Thursday morning, while the senior class watched and some upcoming graduates participated, Bothell Fire and EMS staged the event, which featured two wrecked cars, “injured and deceased” students and a host of emergency vehicles and a helicopter to drive home the message that drinking and driving don’t mix.
“Seeing my friends hurt, that was pretty deep,” Gray said, adding that he heard the no-drinking-and-driving bulletin loud and clear. “That’s been a thing that my mom has made pretty clear to me not to do, under any circumstance not to ever do that.”
Added Dahl, who was the drunken driver in the drill: “It’s definitely going to be one of those heavy-weighted things that makes it so I don’t want to drink and drive.

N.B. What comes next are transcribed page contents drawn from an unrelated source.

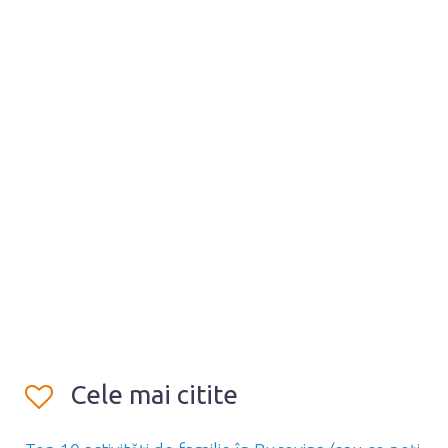
Cele mai citite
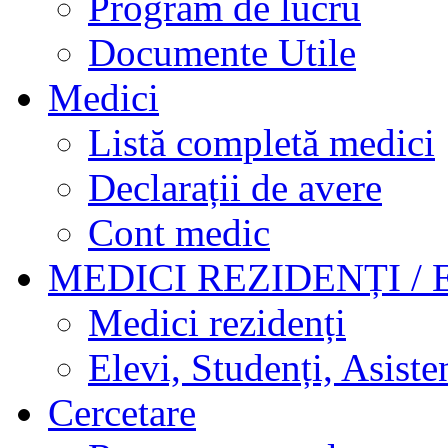
Program de lucru
Documente Utile
Medici
Listă completă medici
Declarații de avere
Cont medic
MEDICI REZIDENȚI / 
Medici rezidenți
Elevi, Studenți, Asisten
Cercetare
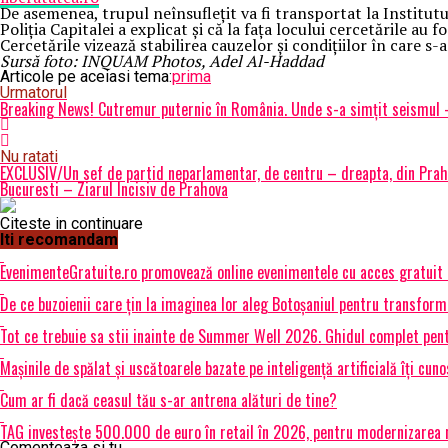
De asemenea, trupul neînsuflețit va fi transportat la Institut
Poliția Capitalei a explicat și că la fața locului cercetările a
Cercetările vizează stabilirea cauzelor și condițiilor în care s-
Sursă foto: INQUAM Photos, Adel Al-Haddad
Articole pe aceiasi tema:
prima
Urmatorul
Breaking News! Cutremur puternic în România. Unde s-a simţit seismul –
Nu ratati
EXCLUSIV/Un sef de partid neparlamentar, de centru – dreapta, din Prahov
Bucuresti – Ziarul Incisiv de Prahova
Citeste in continuare
Iti recomandam
EvenimenteGratuite.ro promovează online evenimentele cu acces gratuit
De ce buzoienii care țin la imaginea lor aleg Botoșaniul pentru transfor
Tot ce trebuie sa stii inainte de Summer Well 2026. Ghidul complet pent
Mașinile de spălat și uscătoarele bazate pe inteligență artificială îți cun
Cum ar fi dacă ceasul tău s-ar antrena alături de tine?
TAG investește 500.000 de euro în retail în 2026, pentru modernizarea m
Comenteaza si tu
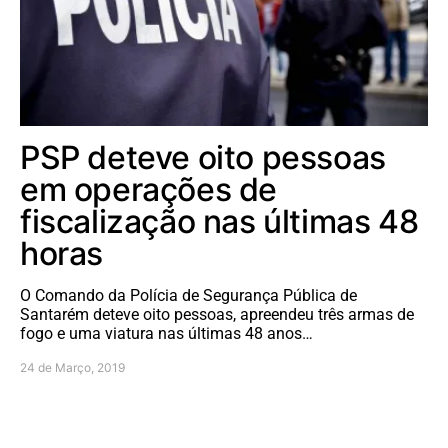
PSP deteve oito pessoas
em operações de
fiscalização nas últimas 48
horas
O Comando da Polícia de Segurança Pública de
Santarém deteve oito pessoas, apreendeu três armas de
fogo e uma viatura nas últimas 48 anos…
24 de Março, 2019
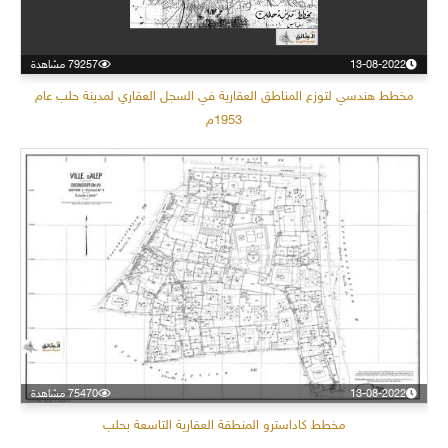
13-08-2022
79257 مشاهدة
مخطط هندسي لتوزع المناطق العقارية في السجل العقاري لمدينة حلب عام
1953م
13-08-2022
75470 مشاهدة
مخطط كاداسترو المنطقة العقارية التاسعة بحلب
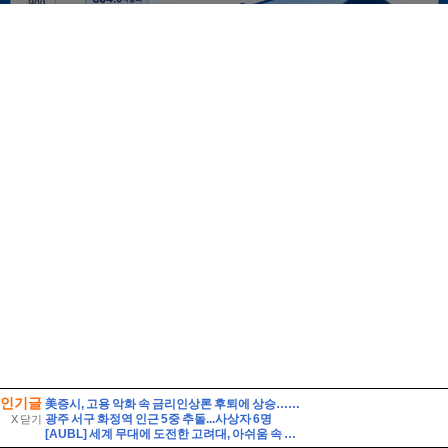
인기글
美증시, 고용 악화 속 금리인상론 후퇴에 상승…S&P 사상 최고
광주 서구 화정역 인근 5중 추돌...사상자 6명
X 닫기
[AUBL] 세계 무대에 도전한 고려대, 아쉬움 속 대회 마무리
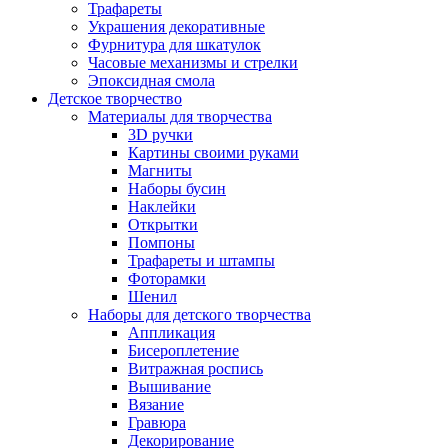
Трафареты
Украшения декоративные
Фурнитура для шкатулок
Часовые механизмы и стрелки
Эпоксидная смола
Детское творчество
Материалы для творчества
3D ручки
Картины своими руками
Магниты
Наборы бусин
Наклейки
Открытки
Помпоны
Трафареты и штампы
Фоторамки
Шенил
Наборы для детского творчества
Аппликация
Бисероплетение
Витражная роспись
Вышивание
Вязание
Гравюра
Декорирование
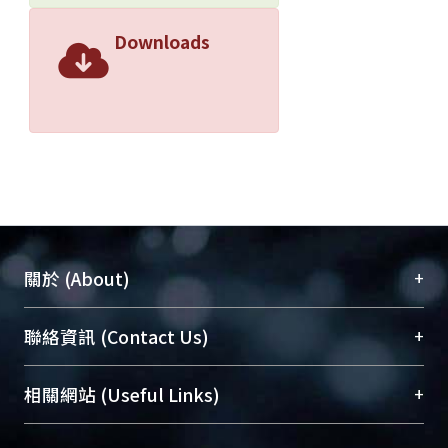
Downloads
+
關於 (About)
臺大位居世界頂尖大學之列，為永久珍藏及向國際
+
聯絡資訊 (Contact Us)
展現本校豐碩的研究成果及學術能量，圖書館整合
機構典藏（NTUR）與學術庫（AH）不同功能平
總館學科館員
(Main Library)
+
相關網站 (Useful Links)
台，成為臺大學術典藏NTU scholars。期能整合研
醫學圖書館學科館員
(Medical Library)
究能量、促進交流合作、保存學術產出、推廣研究
社會科學院辜振甫紀念圖書館學科館員
(Social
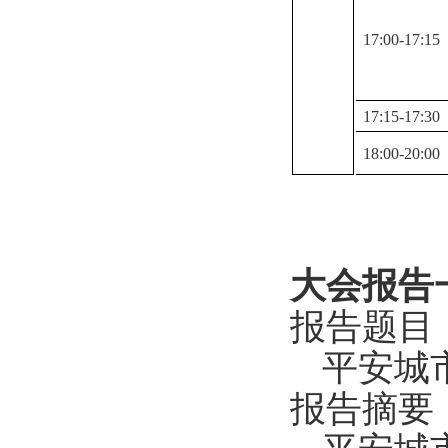
17:00-17:15
17:15-17:30
18:00-20:00
大会报告
报告题目
平安城
报告摘要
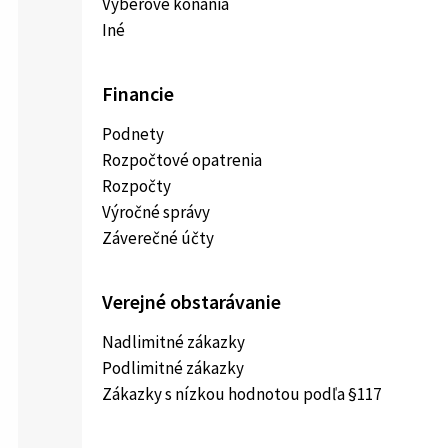
Výberové konania
Iné
Financie
Podnety
Rozpočtové opatrenia
Rozpočty
Výročné správy
Záverečné účty
Verejné obstarávanie
Nadlimitné zákazky
Podlimitné zákazky
Zákazky s nízkou hodnotou podľa §117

It’s really shown me what’s going to happen if I do get a DUI or something like that happens — and getting arrested is not fun in any case.”
Leonard played the dead girl in the drill, stretched across the hood of one car in a green prom dress. It was an emotional experience for the senior, who hammered the day’s message home in a sorrowful speech — from the victim’s perspective — to her classmates.
“It was hard putting yourself in those shoes,” she told the Reporter. “If that was actually to happen, having to not see my sister graduate or having to (not) say goodbye to my mom… it was very emotional.”
Bothell Police Chief Carol Cummings said that drinking or using drugs while driving can have an impact on everyone involved in an accident.
“Those consequences will affect the friends that they may kill or injure, their future of where they go, whether they’re going to go to college or whether they’re going to spend the next several years in jail,” she said.
Bothell High principal Bob Stewart attended the funeral of two of his students — who died in a drinking-and-driving accident — at a different school 28 years ago.
“It stays with me to this day,” he told the students. “Please, for everybody who loves you, and that includes me, make good choices as we move through the year-end. I want all of you to be at commencement, I want all of you to get to that college or whatever it is you’re doing next fall.”